ChargePoint Holdings (NYSE:CHPT), est. 2007, is an EV charging company that claims that someone plugs into its network of hundreds of thousands of stations every second. The company counts 76 per cent of Fortune 50 members as customers with a base of more than 5,000 across its integrated portfolio of hardware, support and cloud services. In spite of this trajectory – which also includes a more than 4x jump in revenue from US$92.03 million in fiscal 2019 to US$468.09 million in fiscal 2023 – CHPT shares are down by 39.70 per cent since inception. Escalating losses – from US$108.09 million in 2019 to US$345.11 million in 2023 – remain the main obstacle to ChargePoint’s critical mass translating into shareholder returns, but this negative tide should turn as the company’s brand power allows for lower R&D and SG&A expenses.

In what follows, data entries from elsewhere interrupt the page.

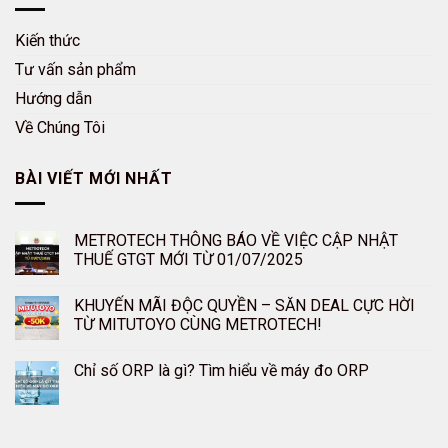
Kiến thức
Tư vấn sản phẩm
Hướng dẫn
Về Chúng Tôi
BÀI VIẾT MỚI NHẤT
METROTECH THÔNG BÁO VỀ VIỆC CẬP NHẬT
THUẾ GTGT MỚI TỪ 01/07/2025
KHUYẾN MÃI ĐỘC QUYỀN – SĂN DEAL CỰC HỜI
TỪ MITUTOYO CÙNG METROTECH!
Chỉ số ORP là gì? Tìm hiểu về máy đo ORP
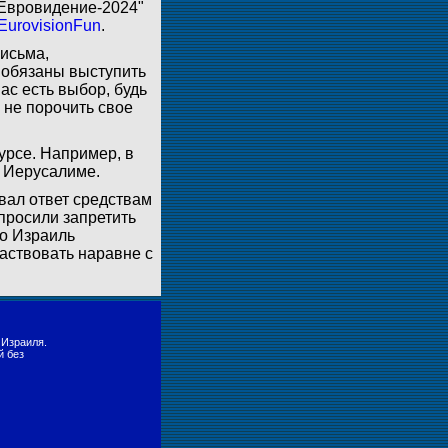
Евровидение-2024"
EurovisionFun
.
исьма,
 обязаны выступить
ас есть выбор, будь
не порочить свое
урсе. Например, в
в Иерусалиме.
вал ответ средствам
просили запретить
то Израиль
частвовать наравне с
 Израиля.
й без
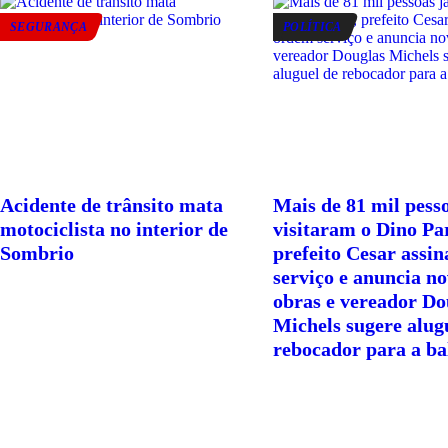
SEGURANÇA
POLÍTICA
Acidente de trânsito mata
Mais de 81 mil pesso
motociclista no interior de
visitaram o Dino Pa
Sombrio
prefeito Cesar assi
serviço e anuncia n
obras e vereador Do
Michels sugere alug
rebocador para a ba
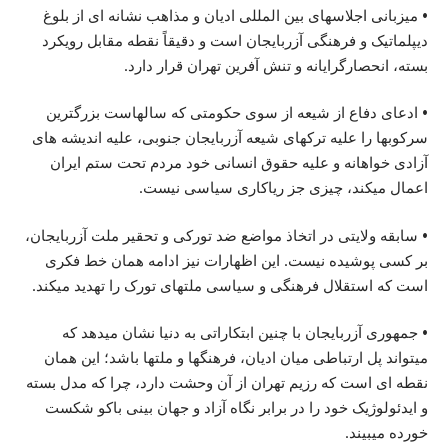
• میزبانی اجلاسهای بین المللی ادیان و مذاهب نشانه ای از بلوغ
دیپلماتیک و فرهنگی آزربایجان است و دقیقاً نقطه مقابل رویکرد
بسته، انحصارگرایانه و تنش آفرین تهران قرار دارد.
• ادعای دفاع از شیعه از سوی حکومتی که سالهاست بزرگترین
سرکوبها را علیه ترکهای شیعه آزربایجان جنوبی، علیه اندیشه های
آزادی خواهانه و علیه حقوق انسانی خود مردم تحت ستم ایران
اعمال میکند، چیزی جز ریاکاری سیاسی نیست.
• سابقه ولایتی در اتخاذ مواضع ضد تورکی و تحقیر ملت آزربایجان،
بر کسی پوشیده نیست. این اظهارات نیز ادامه همان خط فکری
است که استقلال فرهنگی و سیاسی ملتهای تورک را تهدید میکند.
• جمهوری آزربایجان با چنین ابتکاراتی به دنیا نشان میدهد که
میتواند پل ارتباطی میان ادیان، فرهنگها و ملتها باشد؛ این همان
نقطه ای است که رزیم تهران از آن وحشت دارد، چرا که مدل بسته
و ایدئولوژیک خود را در برابر نگاه آزاد و جهان بینی باکو شکست
خورده میبیند.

The risks of investing in small and micro-cap electric car companies
EV investors can earn multiples above their cost basis through a diversified portfolio of compelling companies that are 1) early in their tenures, and 2) trading at out-of-favour prices. It may take only one winner to make an allocation worth it. That said, it’s best practices to have an idea about why your losers lost. To that end, here are three traits shared by the stocks we’ve discussed today:
- Extreme short-term volatility because of not being household names like General Motors or Mitsubishi, whose histories of profitability are nothing short of legendary
- The need for a long-term time horizon of 10 years or more for each company’s unique value proposition to take hold in the marketplace. Most investors in Tesla stock over the past three years are likely flat or in the red, while shareholders going back at least a decade are sitting on approximately 2,100 per cent returns
- The challenge of maintaining solvency as a small company for long enough to see EV industry growth contribute to the viability of its business
Far from the set-it-and-forget-it nature of index funds, emerging electric car companies are active investments that require constant monitoring and tangible evidence that growth is translating into free cash flow to justify their place in your portfolio.
While our five stock picks are increasing market share, owning them will likely result in considerable short-term losses on the road to outsized returns, meaning only the highest-conviction shareholders will be present to collect after growing pains subside.
If that sounds like you, we recommend applying your full due diligence process to our picks before committing to an allocation.